Tech company grades news articles for readers, and experts advise them to be cautious as they try it
An Austin-based tech company aspires to restore trust in journalism by using machine learning models to rank news articles. A technology and democracy expert said that while the platform has promise, users need to try it themselves and better understand how it works before allowing it to guide their news consumption habits.
Otherweb was founded by Alex Fink, a technology entrepreneur, with a goal of eliminating junk from the digital news landscape.
“Otherweb is a new information platform that combines news, podcasts and many other sources of information in one place,” Fink said. “And that place doesn’t have paywalls or clickbait or any other form of digital junk.”
The platform, which launched on Aug. 1, uses machine learning models to rank news articles based on several metrics, including informativity, subjectivity, hatefulness, use of propaganda techniques and clickbait headlines.

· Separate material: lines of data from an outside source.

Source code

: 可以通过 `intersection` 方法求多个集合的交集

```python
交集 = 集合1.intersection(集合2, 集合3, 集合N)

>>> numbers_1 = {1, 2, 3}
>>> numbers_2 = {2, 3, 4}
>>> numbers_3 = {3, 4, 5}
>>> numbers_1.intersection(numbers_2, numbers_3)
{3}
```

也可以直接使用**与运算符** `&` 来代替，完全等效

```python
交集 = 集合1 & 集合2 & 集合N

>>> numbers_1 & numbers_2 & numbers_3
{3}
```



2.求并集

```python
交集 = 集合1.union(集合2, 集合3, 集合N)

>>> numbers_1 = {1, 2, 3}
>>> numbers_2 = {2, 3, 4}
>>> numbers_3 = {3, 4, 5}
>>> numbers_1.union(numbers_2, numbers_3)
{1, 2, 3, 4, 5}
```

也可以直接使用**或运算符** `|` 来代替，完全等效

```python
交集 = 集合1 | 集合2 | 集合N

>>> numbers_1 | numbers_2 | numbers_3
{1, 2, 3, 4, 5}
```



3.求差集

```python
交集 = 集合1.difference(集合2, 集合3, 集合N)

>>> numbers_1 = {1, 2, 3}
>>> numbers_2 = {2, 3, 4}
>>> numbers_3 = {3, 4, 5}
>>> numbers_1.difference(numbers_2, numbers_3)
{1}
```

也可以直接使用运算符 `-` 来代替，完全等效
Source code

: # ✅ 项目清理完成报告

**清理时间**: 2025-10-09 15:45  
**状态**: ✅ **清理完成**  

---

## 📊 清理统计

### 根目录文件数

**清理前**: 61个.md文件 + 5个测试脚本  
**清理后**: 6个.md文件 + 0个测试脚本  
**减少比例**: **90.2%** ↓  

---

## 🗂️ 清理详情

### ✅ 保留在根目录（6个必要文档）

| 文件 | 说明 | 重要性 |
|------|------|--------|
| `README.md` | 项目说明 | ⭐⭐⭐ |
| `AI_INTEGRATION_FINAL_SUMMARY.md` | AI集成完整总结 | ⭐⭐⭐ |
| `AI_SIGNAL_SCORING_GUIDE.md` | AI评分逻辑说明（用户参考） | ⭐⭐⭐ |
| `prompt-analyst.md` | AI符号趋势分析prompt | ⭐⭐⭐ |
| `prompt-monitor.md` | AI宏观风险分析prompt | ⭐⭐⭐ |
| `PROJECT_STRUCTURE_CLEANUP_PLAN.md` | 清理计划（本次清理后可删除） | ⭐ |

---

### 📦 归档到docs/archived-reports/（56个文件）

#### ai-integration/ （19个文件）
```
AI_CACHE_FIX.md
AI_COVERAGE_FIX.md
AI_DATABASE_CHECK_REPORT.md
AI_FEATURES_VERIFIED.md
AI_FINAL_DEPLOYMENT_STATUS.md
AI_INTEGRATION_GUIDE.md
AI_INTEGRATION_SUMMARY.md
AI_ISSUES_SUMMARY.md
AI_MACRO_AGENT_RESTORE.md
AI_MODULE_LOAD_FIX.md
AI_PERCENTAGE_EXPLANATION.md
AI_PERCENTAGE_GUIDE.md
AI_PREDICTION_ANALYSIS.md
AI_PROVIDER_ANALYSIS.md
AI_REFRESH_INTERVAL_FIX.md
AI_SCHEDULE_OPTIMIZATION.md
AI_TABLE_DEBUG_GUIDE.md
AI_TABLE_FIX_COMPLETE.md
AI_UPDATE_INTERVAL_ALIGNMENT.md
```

Fink said the machine learning models require human input to fine tune their accuracy, rather than just being simple lines of code that are allowed to make decisions about rankings all on their own.
“So we generate a dataset of, let’s say, 10,000 articles and headlines,” Fink said. “We have a team of annotators go through that and mark each one, whether they think it’s clickbait or not. If something is inconclusive, we throw it out of the dataset to not confuse the model. And then we train the model to emulate what the humans do.”
Taken together, the results of the models generate a “ValuRank score,” a grade out of 100, which is presented to the user along with indicators for whether there was hateful or offensive language in the article. This information is presented in the style of a nutrition label with a bullet-point summary of the article’s contents and a link to the article.
Emma Llansó, director of the Center for Democracy & Technology’s Free Expression Project, said the use of a nutrition label style to present the ratings was an interesting choice by the company.
“It is a format that a lot of people might look at and think, ‘Yes, this carries some authority,’” Llansó said, comparing it to how people might trust a nutritional label on a bag of chips.
Despite the familiar feel of the label and the seemingly positive goal of improving media consumption, she offered some caution.
“I think what’s really interesting to me about a tool like this is it’s all about sort of trying to help people engage in critical thinking about the new sources that they’re reading, which is a very laudable goal,” Llansó said. “But we should also engage in critical thinking about the tool itself and to try to understand how is it making these different evaluations?”
Llansó said another concern was whether the platform would be collecting information about users.
“What is it looking at?” she said. “What is it trying to understand about my own behavior and activity on the web?”
Fink said the models used for his platform are publicly available. He even encouraged would-be competitors to copy them. He added that the site currently tracks no user data. Instead of selling user data to advertisers, Fink said he plans to sell advertisers the data.
Otherweb is already collecting on news articles so that the company better understands the media the ads are being placed alongside.
“If advertisers place something on CNN.com, they might want to know that what it will get placed on will pass the filters and appear on high quality platforms like the Otherweb,” Fink said.
Llansó emphasized that while machine learning models can very successfully identify things such as hateful or toxic speech, they are less competent at understanding that speech in context.
For example, if a reporter was quoting toxic or hateful speech from a politician or business figure, that could get picked up on the machine learning’s filter as just toxic speech and hurt the article’s rating.
“So I think the real risk with relying too heavily on machine learning tools is they can kind of over-promise, they can sort of declare in black and white on something that looks like a nutrition label,” Llansó said. “And in reality, what these tools are doing is giving an assessment of probability. And that assessment itself can be biased or constrained in different ways based on how the tool is developed.”
Fink acknowledged the difficulty of context for his machine learning models.
“It does happen in our case where an article quotes somebody saying something hateful, and (Otherweb) would actually decide that this makes the article somewhat hateful,” Fink said. “That is a problem we would like to solve at some point, but natural language processing at this point is not as bulletproof as we’d like it to be.”
Fink said there were plans for major expansions of the new platform, including launching an app for Apple and Android and expanding the platform to cover podcasts, books and Wikipedia pages.
For now, Otherweb can only scrape off of websites without paywalls, so articles from the New York Times or the Wall Street Journal are unavailable, but news from Reuters or ABC News are available.
Fink said he hoped platforms like Otherweb will change incentives for news dissemination and consumption.
“The reason we’re seeing the information ecosystem as broken as it is is that most content gets monetized by advertising, and most advertising is pay per click or pay per view,” Fink said. “There is no pay per quality or pay per truth or anything like that. And so, over time, the entire ecosystem is essentially drifting toward maximizing clicks and views.”